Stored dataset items
○ ○ ○ ○ ○ ○ ○
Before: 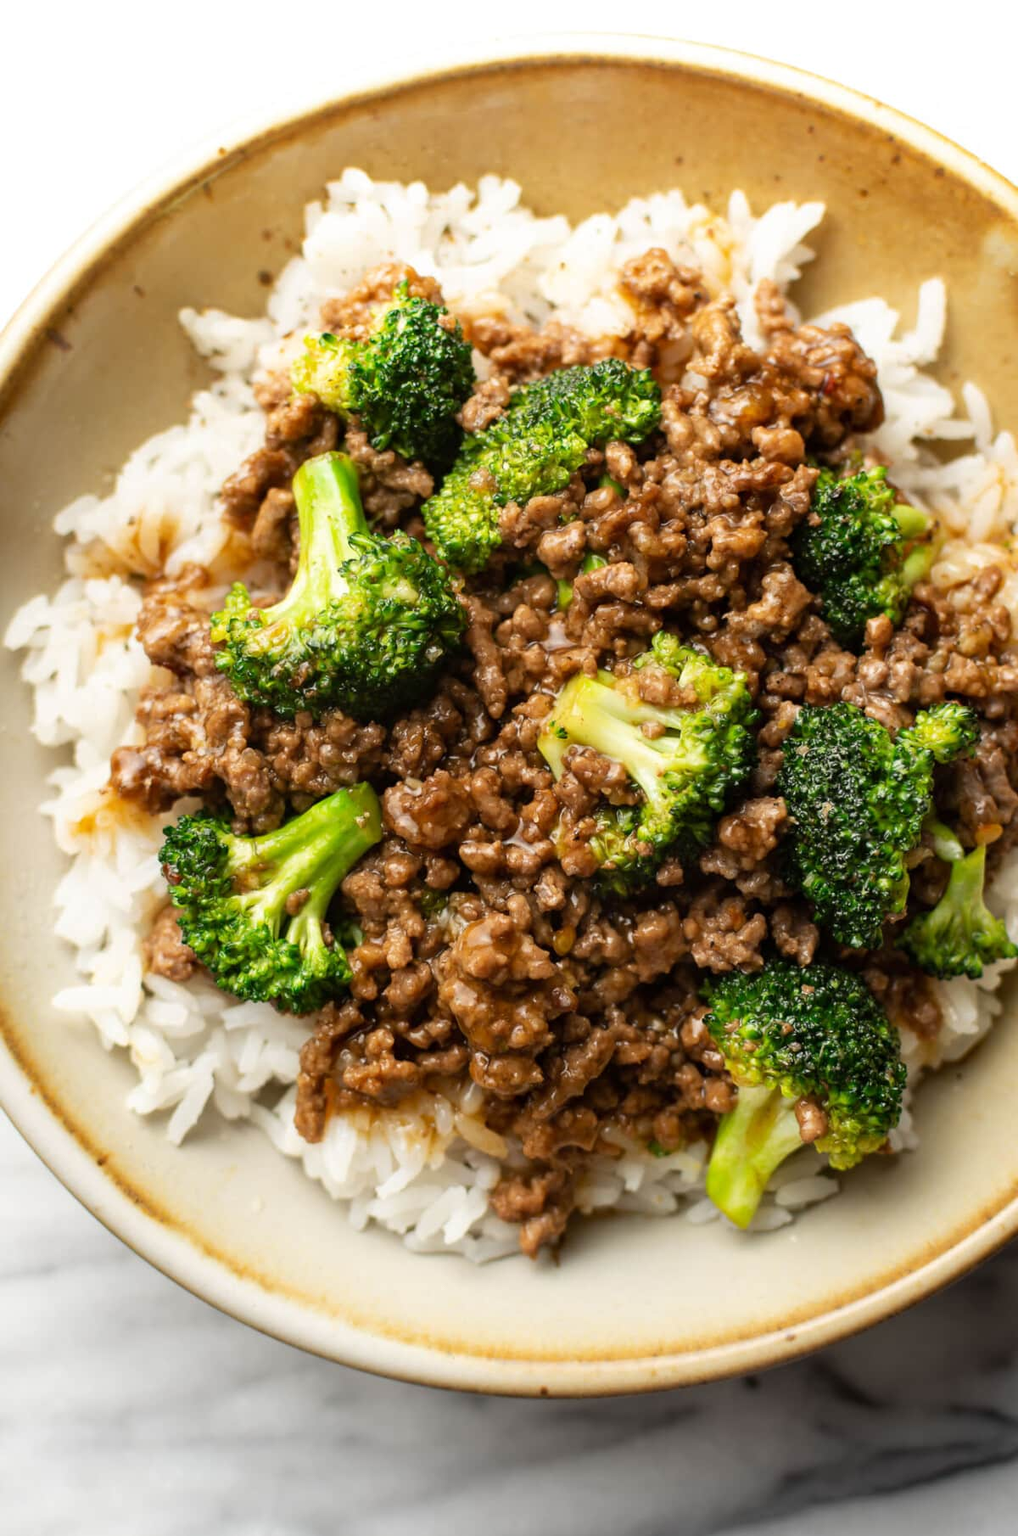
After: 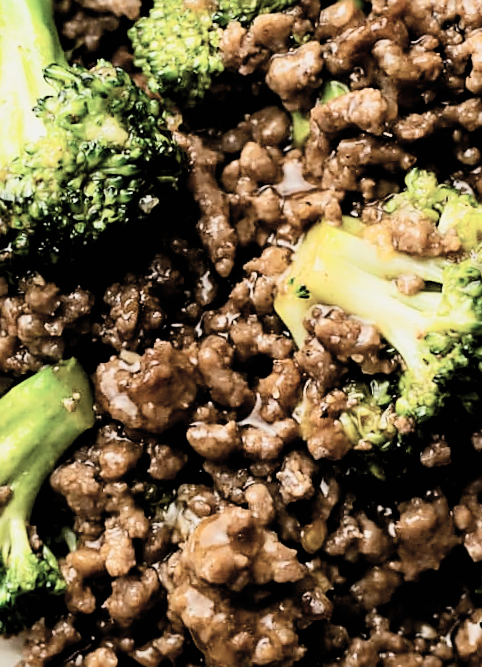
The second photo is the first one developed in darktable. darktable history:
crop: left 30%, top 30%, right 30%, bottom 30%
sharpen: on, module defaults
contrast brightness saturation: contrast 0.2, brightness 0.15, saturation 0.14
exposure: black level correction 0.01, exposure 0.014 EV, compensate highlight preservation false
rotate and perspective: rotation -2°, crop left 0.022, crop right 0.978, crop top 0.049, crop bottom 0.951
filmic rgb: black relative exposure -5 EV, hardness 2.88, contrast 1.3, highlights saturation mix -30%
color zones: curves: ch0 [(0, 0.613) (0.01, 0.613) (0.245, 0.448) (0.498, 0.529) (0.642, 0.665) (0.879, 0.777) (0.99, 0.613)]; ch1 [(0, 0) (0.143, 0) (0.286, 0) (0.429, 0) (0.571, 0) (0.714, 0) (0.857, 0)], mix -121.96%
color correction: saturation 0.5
○ ○ ○ ○ ○ ○ ○
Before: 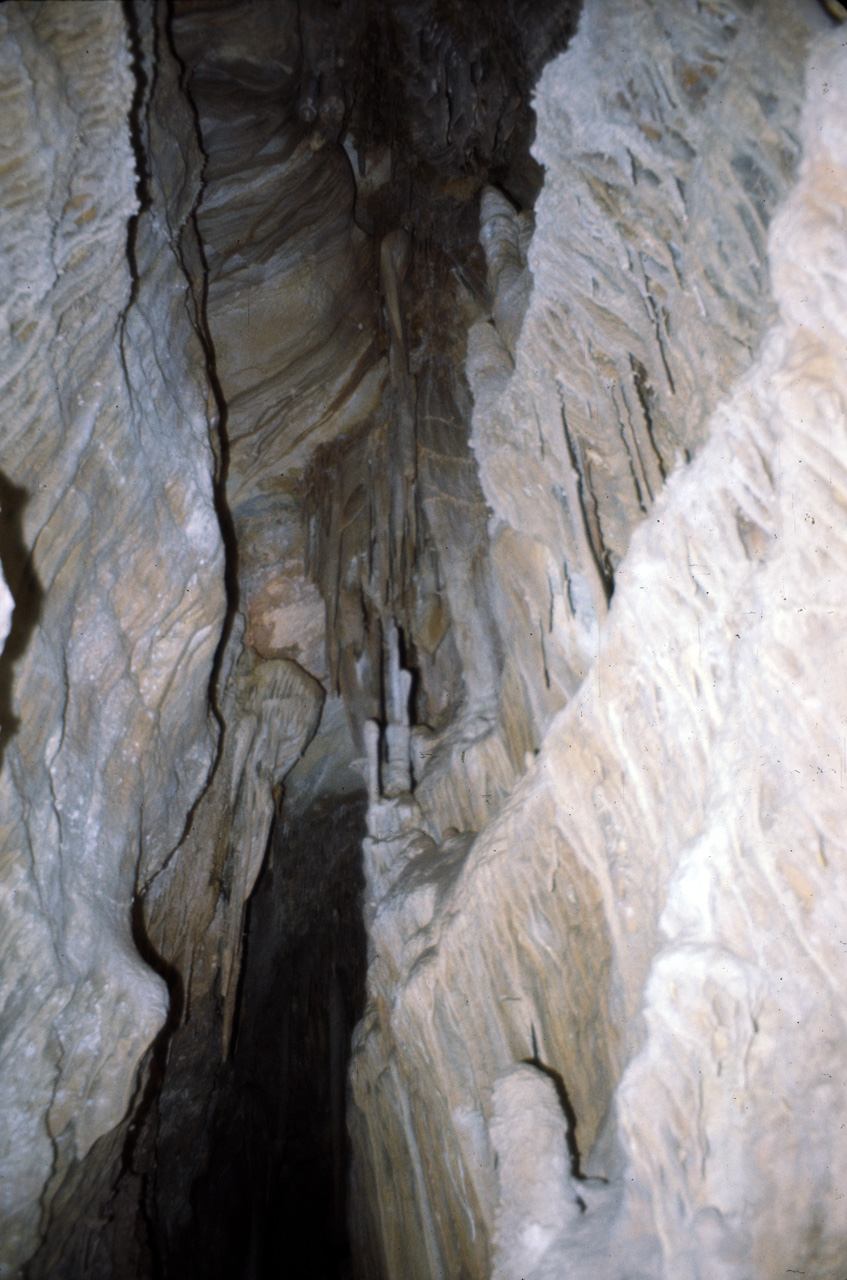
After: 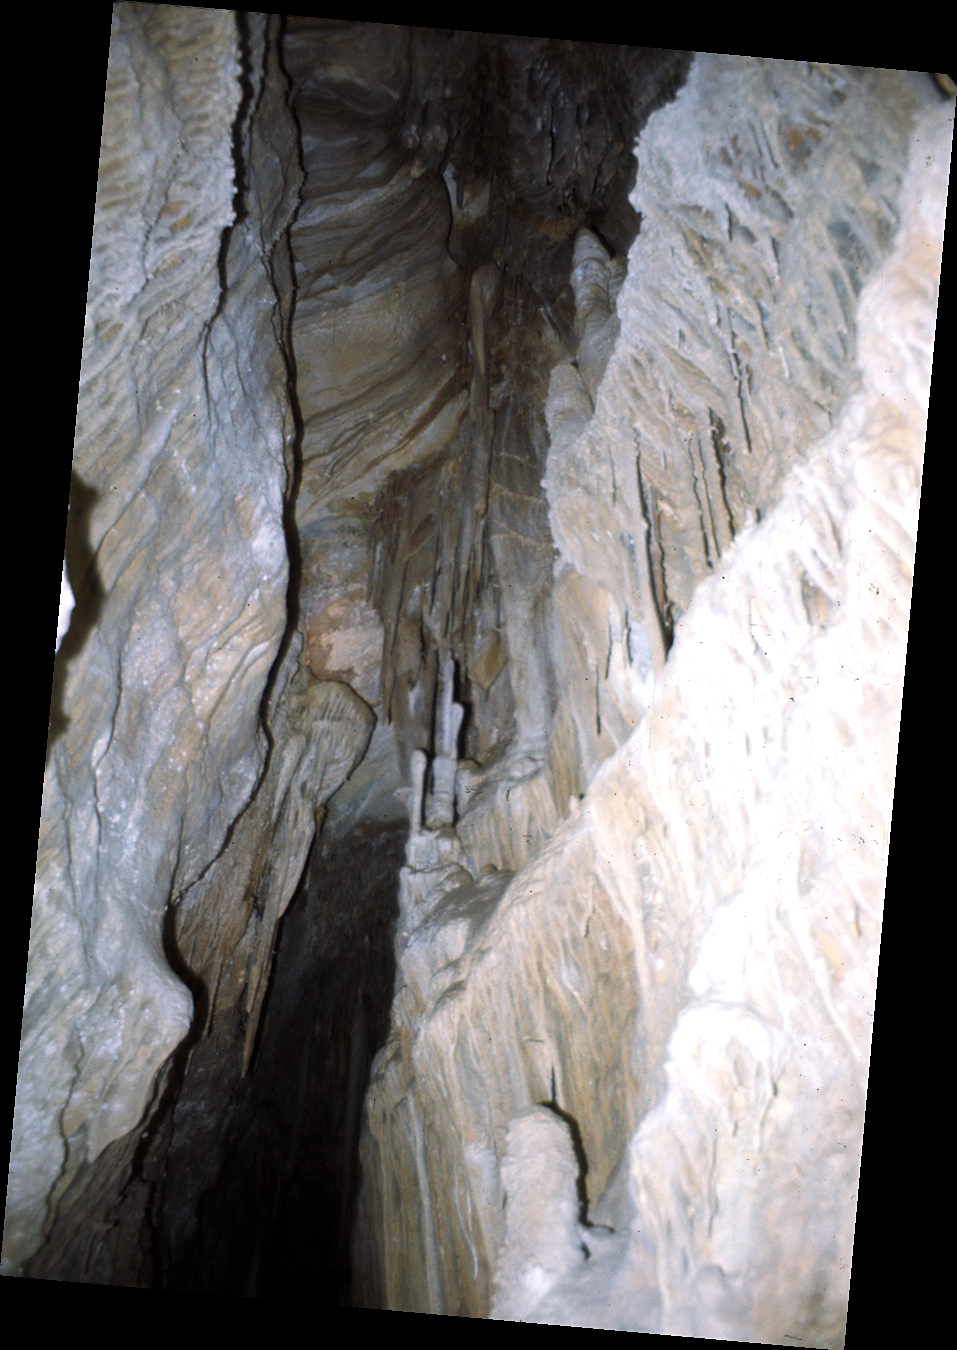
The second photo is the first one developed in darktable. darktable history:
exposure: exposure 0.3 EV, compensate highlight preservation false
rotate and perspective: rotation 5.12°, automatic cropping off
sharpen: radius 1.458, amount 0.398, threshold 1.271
○ ○ ○ ○ ○ ○ ○
Count the lines in the data above that contain the word "color", and reply with that number alone.

2